Thanks for those pics. This application of the concept would violate the universal interpretation of the "no center hinge" clause that is present in most national rule sets. Your two main forks are offset to either side of the centerline and thus avoid the current rule interpretation. (plus) they aren't hinging in a tube anyway so it would be OK regardless. However, it looks like the 1/32 wire is actually turning within the three tubes and is on the centerline thus, this would be a "center hinge"

 

Honestly, I wouldn't be surprised to see some re-consideration of the current rules interpretation. My design and the ones that I used for guidance (like the Warmacks) are legal by virtue of the center rails not being precisely on the centerline but are actually fractionally offset to either side. I'm not 100% sure either way that this should be legal or not. However, currently it is......and so I'm going to continue to play with it for a while.

 

The car shown in this thread was an easy winner yesterday in it's first race outing. I don't know that it will be a game changer in other applications or not. If it is, then I'm going to have to address the situation as to whether to allow the concept or come up with a ruling to outlaw it.
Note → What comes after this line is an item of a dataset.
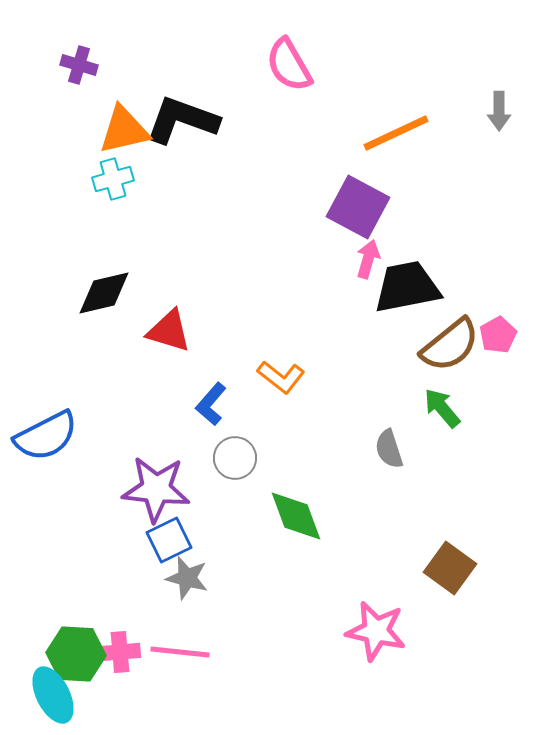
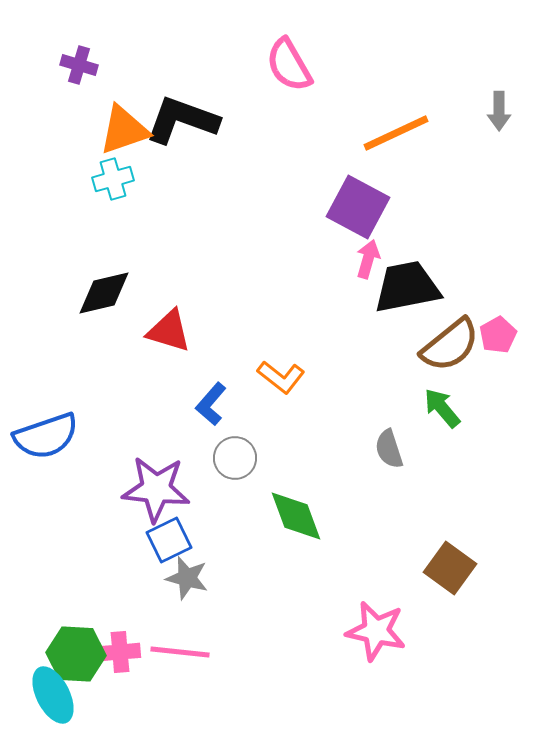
orange triangle: rotated 6 degrees counterclockwise
blue semicircle: rotated 8 degrees clockwise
I'm also cognizant of all the national organizations and their interpretations. While I'm a little more restrictive than IRRA in some areas (for example bodies), I do pretty much follow what they and So-Cal do for chassis regs. While the jury will be out for a while, it wouldn't be a total shock that some form of this design might be a game changer and thus, might be something that we want to re-consider vs. the original concept of retro racing.

 

Back to your pic, that gets me brain spinning again. I have a lot to do in experimenting with the F-1s and starting to play with the Can Ams but I hadn't thought far enough ahead to the anglewinders yet. (or geeeze....the 1/32nd) I really like your design there and will likely try to get one similar going before our next coupe race.

 

Thanks for the brain teaser....awsome work as always.